Magnetometry using sodium fluorescence with synchronous modulation of two-photon resonant light fields

TL;DR

This paper introduces a novel sodium fluorescence magnetometry technique using synchronous modulation of two-photon resonant light fields, demonstrating high sensitivity and potential for remote magnetic field measurements.

Contribution

The paper presents a new method for magnetic resonance generation with synchronous two-photon light modulation, including a theoretical model and experimental validation for sodium-based remote magnetometry.

Findings

Achieved magnetic field sensitivity of 41 pT/√Hz.

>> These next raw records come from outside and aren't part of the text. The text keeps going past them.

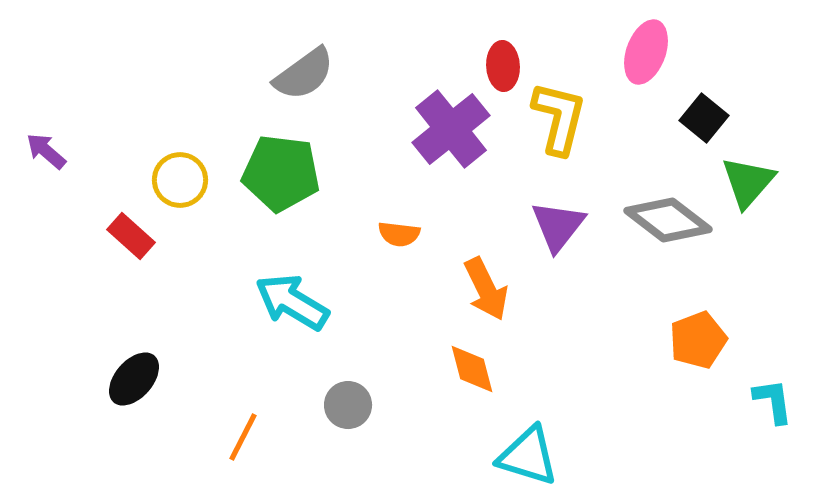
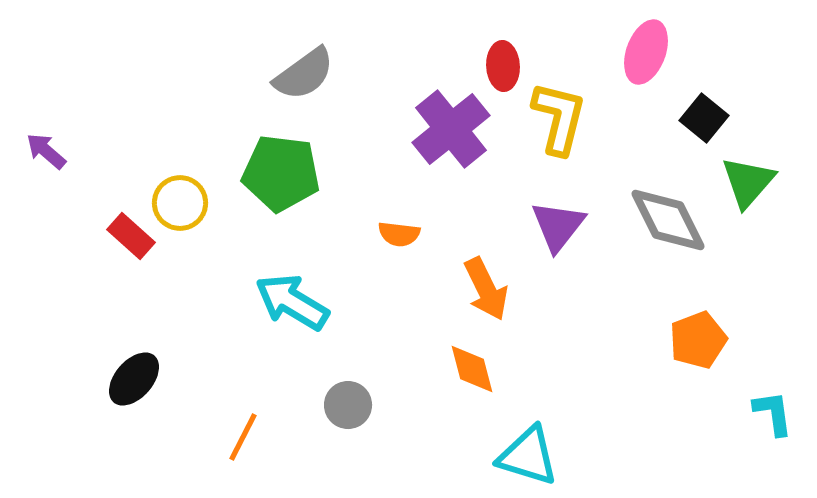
yellow circle: moved 23 px down
gray diamond: rotated 26 degrees clockwise
cyan L-shape: moved 12 px down
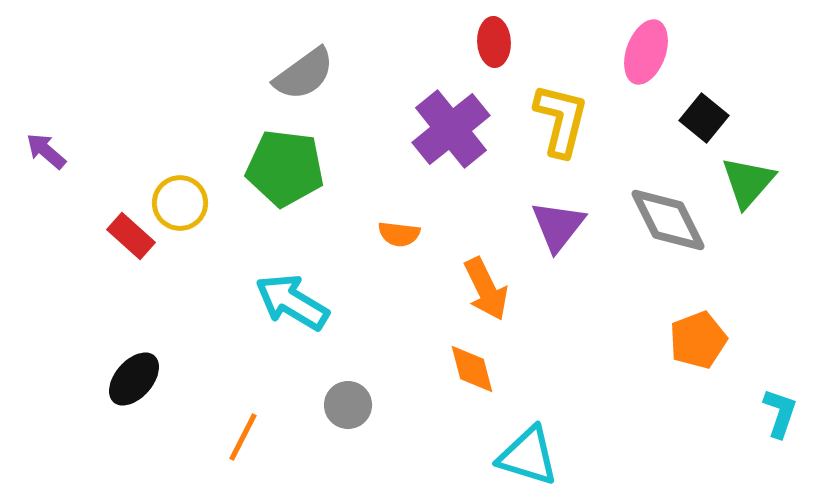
red ellipse: moved 9 px left, 24 px up
yellow L-shape: moved 2 px right, 2 px down
green pentagon: moved 4 px right, 5 px up
cyan L-shape: moved 7 px right; rotated 27 degrees clockwise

Observed a secondary resonance at 3Ω_L for magnetic field orientation detection.

Demonstrated the technique's effectiveness in sodium fluorescence measurements.

Abstract

We report a new technique for generating magnetic resonance with synchronous modulation of two-photon resonant light fields. Magnetic resonances in fluorescence from a sodium cell are measured to demonstrate suitability of this technique for remote magnetometry. A strong magnetic resonance with its dip corresponding to the Larmor frequency is produced in the presence of a transverse magnetic field. An additional resonance at 3\{Omega_L} is observed, which can be used to determine the magnetic field orientation. We have developed a theoretical model based on the density matrix equations to verify our experimental observations. An average magnetic field sensitivity of 41 \mathbf{pT}/\sqrt{\mathbf{Hz}} is measured using light duty cycles ranging from 35% to 10%. We have discussed possible changes that can be made to improve the sensitivity of this scheme further.